• _GIVEN REQUEST_
Reproduce each of the items below character for character.

• _DATA SUPPLIED_
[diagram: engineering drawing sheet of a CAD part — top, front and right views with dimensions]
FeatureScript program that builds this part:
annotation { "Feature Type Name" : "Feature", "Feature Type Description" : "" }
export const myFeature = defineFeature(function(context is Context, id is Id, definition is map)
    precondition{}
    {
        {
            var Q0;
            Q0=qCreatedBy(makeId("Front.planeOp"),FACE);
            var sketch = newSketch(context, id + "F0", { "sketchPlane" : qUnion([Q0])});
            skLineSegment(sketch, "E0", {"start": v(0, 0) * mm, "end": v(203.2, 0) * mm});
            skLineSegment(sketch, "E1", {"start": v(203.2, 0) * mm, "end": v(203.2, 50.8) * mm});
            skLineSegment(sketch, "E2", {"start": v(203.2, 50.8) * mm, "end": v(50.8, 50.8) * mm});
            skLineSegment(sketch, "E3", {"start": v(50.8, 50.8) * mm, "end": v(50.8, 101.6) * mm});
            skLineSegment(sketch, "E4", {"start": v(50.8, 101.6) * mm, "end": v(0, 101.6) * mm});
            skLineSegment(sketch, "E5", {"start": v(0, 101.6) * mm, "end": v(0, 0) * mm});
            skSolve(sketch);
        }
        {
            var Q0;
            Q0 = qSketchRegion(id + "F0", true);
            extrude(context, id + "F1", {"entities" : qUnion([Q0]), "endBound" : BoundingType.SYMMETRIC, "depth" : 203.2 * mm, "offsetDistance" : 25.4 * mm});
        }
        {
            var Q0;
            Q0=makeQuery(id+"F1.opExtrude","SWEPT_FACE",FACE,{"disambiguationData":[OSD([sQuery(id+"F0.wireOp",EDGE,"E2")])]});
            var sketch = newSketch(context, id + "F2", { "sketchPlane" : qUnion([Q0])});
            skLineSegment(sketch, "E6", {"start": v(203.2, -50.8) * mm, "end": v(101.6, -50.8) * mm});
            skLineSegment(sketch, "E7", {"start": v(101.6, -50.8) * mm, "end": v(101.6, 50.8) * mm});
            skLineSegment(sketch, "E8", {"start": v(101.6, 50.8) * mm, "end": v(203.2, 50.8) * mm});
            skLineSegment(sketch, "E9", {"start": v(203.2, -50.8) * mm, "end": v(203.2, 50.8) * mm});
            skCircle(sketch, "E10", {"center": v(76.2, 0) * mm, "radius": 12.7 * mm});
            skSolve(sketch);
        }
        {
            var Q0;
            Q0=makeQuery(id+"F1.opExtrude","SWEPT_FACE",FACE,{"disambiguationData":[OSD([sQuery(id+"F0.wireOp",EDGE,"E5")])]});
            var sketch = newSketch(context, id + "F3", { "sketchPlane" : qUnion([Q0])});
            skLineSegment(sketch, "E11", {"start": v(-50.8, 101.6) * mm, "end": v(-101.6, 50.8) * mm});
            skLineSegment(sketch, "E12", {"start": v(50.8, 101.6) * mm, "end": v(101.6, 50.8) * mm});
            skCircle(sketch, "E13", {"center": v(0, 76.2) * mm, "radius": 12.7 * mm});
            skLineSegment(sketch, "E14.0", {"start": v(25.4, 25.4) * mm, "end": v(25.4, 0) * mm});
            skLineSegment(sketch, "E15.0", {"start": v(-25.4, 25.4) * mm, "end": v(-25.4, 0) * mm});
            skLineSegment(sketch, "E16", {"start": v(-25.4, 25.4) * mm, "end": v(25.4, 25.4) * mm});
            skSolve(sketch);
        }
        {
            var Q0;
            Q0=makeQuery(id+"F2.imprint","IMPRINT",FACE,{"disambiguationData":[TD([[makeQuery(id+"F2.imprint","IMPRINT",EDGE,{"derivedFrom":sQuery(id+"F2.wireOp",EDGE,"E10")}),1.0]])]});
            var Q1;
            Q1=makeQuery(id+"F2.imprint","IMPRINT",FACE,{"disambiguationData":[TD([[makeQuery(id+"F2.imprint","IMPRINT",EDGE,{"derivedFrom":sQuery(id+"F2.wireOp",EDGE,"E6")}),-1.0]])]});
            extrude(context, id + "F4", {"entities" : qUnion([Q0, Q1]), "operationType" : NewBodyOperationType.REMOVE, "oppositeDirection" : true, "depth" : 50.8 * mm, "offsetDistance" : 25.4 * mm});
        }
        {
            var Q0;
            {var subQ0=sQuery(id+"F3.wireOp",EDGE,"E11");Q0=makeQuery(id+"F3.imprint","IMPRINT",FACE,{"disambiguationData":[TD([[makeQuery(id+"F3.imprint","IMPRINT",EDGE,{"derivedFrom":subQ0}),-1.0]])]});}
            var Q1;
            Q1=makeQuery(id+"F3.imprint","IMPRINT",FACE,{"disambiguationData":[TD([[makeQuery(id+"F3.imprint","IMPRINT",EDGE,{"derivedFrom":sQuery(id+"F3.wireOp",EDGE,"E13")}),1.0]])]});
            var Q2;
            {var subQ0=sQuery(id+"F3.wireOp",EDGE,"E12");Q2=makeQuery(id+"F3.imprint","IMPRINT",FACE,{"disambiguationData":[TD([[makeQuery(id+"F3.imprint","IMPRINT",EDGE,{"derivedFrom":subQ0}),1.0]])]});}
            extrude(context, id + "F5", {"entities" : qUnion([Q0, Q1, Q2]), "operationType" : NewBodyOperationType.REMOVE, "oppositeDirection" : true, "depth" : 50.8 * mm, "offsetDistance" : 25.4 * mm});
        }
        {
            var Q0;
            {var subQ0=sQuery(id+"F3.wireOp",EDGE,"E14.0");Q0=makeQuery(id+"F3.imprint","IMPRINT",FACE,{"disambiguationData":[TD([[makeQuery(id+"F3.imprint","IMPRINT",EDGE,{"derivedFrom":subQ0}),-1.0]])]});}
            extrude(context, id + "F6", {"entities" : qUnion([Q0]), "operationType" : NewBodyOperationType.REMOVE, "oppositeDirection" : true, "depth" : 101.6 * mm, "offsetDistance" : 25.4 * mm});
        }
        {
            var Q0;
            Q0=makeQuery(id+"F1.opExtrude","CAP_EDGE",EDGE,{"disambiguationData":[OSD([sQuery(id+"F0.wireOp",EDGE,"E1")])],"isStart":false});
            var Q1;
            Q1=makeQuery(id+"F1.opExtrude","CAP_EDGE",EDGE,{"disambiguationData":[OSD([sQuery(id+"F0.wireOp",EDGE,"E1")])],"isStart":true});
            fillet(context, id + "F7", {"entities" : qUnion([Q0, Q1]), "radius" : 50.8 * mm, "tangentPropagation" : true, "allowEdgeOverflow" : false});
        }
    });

• _ANSWER_
[diagram: engineering drawing sheet of a CAD part — top, front and right views with dimensions]
FeatureScript program that builds this part:
annotation { "Feature Type Name" : "Feature", "Feature Type Description" : "" }
export const myFeature = defineFeature(function(context is Context, id is Id, definition is map)
    precondition{}
    {
        {
            var Q0;
            Q0=qCreatedBy(makeId("Front.planeOp"),FACE);
            var sketch = newSketch(context, id + "F0", { "sketchPlane" : qUnion([Q0])});
            skLineSegment(sketch, "E0", {"start": v(0, 0) * mm, "end": v(203.2, 0) * mm});
            skLineSegment(sketch, "E1", {"start": v(203.2, 0) * mm, "end": v(203.2, 50.8) * mm});
            skLineSegment(sketch, "E2", {"start": v(203.2, 50.8) * mm, "end": v(50.8, 50.8) * mm});
            skLineSegment(sketch, "E3", {"start": v(50.8, 50.8) * mm, "end": v(50.8, 101.6) * mm});
            skLineSegment(sketch, "E4", {"start": v(50.8, 101.6) * mm, "end": v(0, 101.6) * mm});
            skLineSegment(sketch, "E5", {"start": v(0, 101.6) * mm, "end": v(0, 0) * mm});
            skSolve(sketch);
        }
        {
            var Q0;
            Q0 = qSketchRegion(id + "F0", true);
            extrude(context, id + "F1", {"entities" : qUnion([Q0]), "endBound" : BoundingType.SYMMETRIC, "depth" : 203.2 * mm, "offsetDistance" : 25.4 * mm});
        }
        {
            var Q0;
            Q0=makeQuery(id+"F1.opExtrude","SWEPT_FACE",FACE,{"disambiguationData":[OSD([sQuery(id+"F0.wireOp",EDGE,"E2")])]});
            var sketch = newSketch(context, id + "F2", { "sketchPlane" : qUnion([Q0])});
            skLineSegment(sketch, "E6", {"start": v(203.2, -50.8) * mm, "end": v(101.6, -50.8) * mm});
            skLineSegment(sketch, "E7", {"start": v(101.6, -50.8) * mm, "end": v(101.6, 50.8) * mm});
            skLineSegment(sketch, "E8", {"start": v(101.6, 50.8) * mm, "end": v(203.2, 50.8) * mm});
            skLineSegment(sketch, "E9", {"start": v(203.2, -50.8) * mm, "end": v(203.2, 50.8) * mm});
            skCircle(sketch, "E10", {"center": v(76.2, 0) * mm, "radius": 12.7 * mm});
            skSolve(sketch);
        }
        {
            var Q0;
            Q0=makeQuery(id+"F1.opExtrude","SWEPT_FACE",FACE,{"disambiguationData":[OSD([sQuery(id+"F0.wireOp",EDGE,"E5")])]});
            var sketch = newSketch(context, id + "F3", { "sketchPlane" : qUnion([Q0])});
            skLineSegment(sketch, "E11", {"start": v(-50.8, 101.6) * mm, "end": v(-101.6, 50.8) * mm});
            skLineSegment(sketch, "E12", {"start": v(50.8, 101.6) * mm, "end": v(101.6, 50.8) * mm});
            skCircle(sketch, "E13", {"center": v(0, 76.2) * mm, "radius": 12.7 * mm});
            skLineSegment(sketch, "E14.0", {"start": v(25.4, 25.4) * mm, "end": v(25.4, 0) * mm});
            skLineSegment(sketch, "E15.0", {"start": v(-25.4, 25.4) * mm, "end": v(-25.4, 0) * mm});
            skLineSegment(sketch, "E16", {"start": v(-25.4, 25.4) * mm, "end": v(25.4, 25.4) * mm});
            skSolve(sketch);
        }
        {
            var Q0;
            Q0=makeQuery(id+"F2.imprint","IMPRINT",FACE,{"disambiguationData":[TD([[makeQuery(id+"F2.imprint","IMPRINT",EDGE,{"derivedFrom":sQuery(id+"F2.wireOp",EDGE,"E10")}),1.0]])]});
            var Q1;
            Q1=makeQuery(id+"F2.imprint","IMPRINT",FACE,{"disambiguationData":[TD([[makeQuery(id+"F2.imprint","IMPRINT",EDGE,{"derivedFrom":sQuery(id+"F2.wireOp",EDGE,"E6")}),-1.0]])]});
            extrude(context, id + "F4", {"entities" : qUnion([Q0, Q1]), "operationType" : NewBodyOperationType.REMOVE, "oppositeDirection" : true, "depth" : 50.8 * mm, "offsetDistance" : 25.4 * mm});
        }
        {
            var Q0;
            {var subQ0=sQuery(id+"F3.wireOp",EDGE,"E11");Q0=makeQuery(id+"F3.imprint","IMPRINT",FACE,{"disambiguationData":[TD([[makeQuery(id+"F3.imprint","IMPRINT",EDGE,{"derivedFrom":subQ0}),-1.0]])]});}
            var Q1;
            Q1=makeQuery(id+"F3.imprint","IMPRINT",FACE,{"disambiguationData":[TD([[makeQuery(id+"F3.imprint","IMPRINT",EDGE,{"derivedFrom":sQuery(id+"F3.wireOp",EDGE,"E13")}),1.0]])]});
            var Q2;
            {var subQ0=sQuery(id+"F3.wireOp",EDGE,"E12");Q2=makeQuery(id+"F3.imprint","IMPRINT",FACE,{"disambiguationData":[TD([[makeQuery(id+"F3.imprint","IMPRINT",EDGE,{"derivedFrom":subQ0}),1.0]])]});}
            extrude(context, id + "F5", {"entities" : qUnion([Q0, Q1, Q2]), "operationType" : NewBodyOperationType.REMOVE, "oppositeDirection" : true, "depth" : 50.8 * mm, "offsetDistance" : 25.4 * mm});
        }
        {
            var Q0;
            {var subQ0=sQuery(id+"F3.wireOp",EDGE,"E14.0");Q0=makeQuery(id+"F3.imprint","IMPRINT",FACE,{"disambiguationData":[TD([[makeQuery(id+"F3.imprint","IMPRINT",EDGE,{"derivedFrom":subQ0}),-1.0]])]});}
            extrude(context, id + "F6", {"entities" : qUnion([Q0]), "operationType" : NewBodyOperationType.REMOVE, "oppositeDirection" : true, "depth" : 101.6 * mm, "offsetDistance" : 25.4 * mm});
        }
        {
            var Q0;
            Q0=makeQuery(id+"F1.opExtrude","CAP_EDGE",EDGE,{"disambiguationData":[OSD([sQuery(id+"F0.wireOp",EDGE,"E1")])],"isStart":false});
            var Q1;
            Q1=makeQuery(id+"F1.opExtrude","CAP_EDGE",EDGE,{"disambiguationData":[OSD([sQuery(id+"F0.wireOp",EDGE,"E1")])],"isStart":true});
            fillet(context, id + "F7", {"entities" : qUnion([Q0, Q1]), "radius" : 50.8 * mm, "tangentPropagation" : true, "allowEdgeOverflow" : false});
        }
    });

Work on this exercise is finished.